Dans ces conditions et au regard de l’ensemble de ces éléments, les demandes formées par la société [1] seront rejetées, conduisant à la confirmation de la décision rendue par la [3].
Sur les dépens
En application de l’article R142-1-A du code de la sécurité sociale, sous réserve des dispositions particulières, les demandes portées devant les juridictions spécialement désignées en application des articles L. 211-16, L. 311-15 et L. 311-16 du code de l’organisation judiciaire sont formées, instruites et jugées, au fond comme en référé, selon les dispositions du code de procédure civile.
L’article 696 du code de procédure civile dispose que « La partie perdante est condamnée aux dépens, à moins que le juge, par décision motivée, n’en mette la totalité ou une fraction à la charge d’une autre partie ».

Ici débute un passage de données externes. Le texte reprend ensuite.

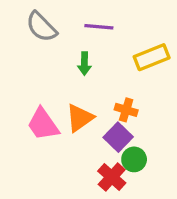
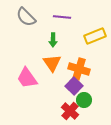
orange cross: (126, 110) -> (79, 69), size x1.5
orange triangle: (80, 118) -> (52, 63), moved, turned -30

La société demanderesse, partie perdante, sera condamnée aux dépens.
PAR CES MOTIFS
Le Tribunal Judiciaire, Pôle Social, après débats en audience publique, statuant publiquement par décision contradictoire, mise à disposition au greffe et rendue en premier ressort,
DECLARE recevable le recours contentieux formé par la société [1] ;
REJETTE les demandes formées par la société [1] ;
CONFIRME la décision de la Commission Médicale de Recours Amiable en date du 21 décembre 2022 ;
DIT en conséquence opposable à la société [1] la prise en charge de l’ensemble des arrêts de travail, soins et autres prestations prescrits à Monsieur [G] [R] au titre de l’accident du travail du 18 mars 2016 ;
CONDAMNE la société [1] aux dépens ;
DEBOUTE les parties de leurs demandes, fins, et conclusions, plus amples ou contraires.
Ainsi jugé et prononcé par mise à disposition au greffe le 24 février 2026 par Carole PAUTREL, assistée de Solenn RAHYR Greffière.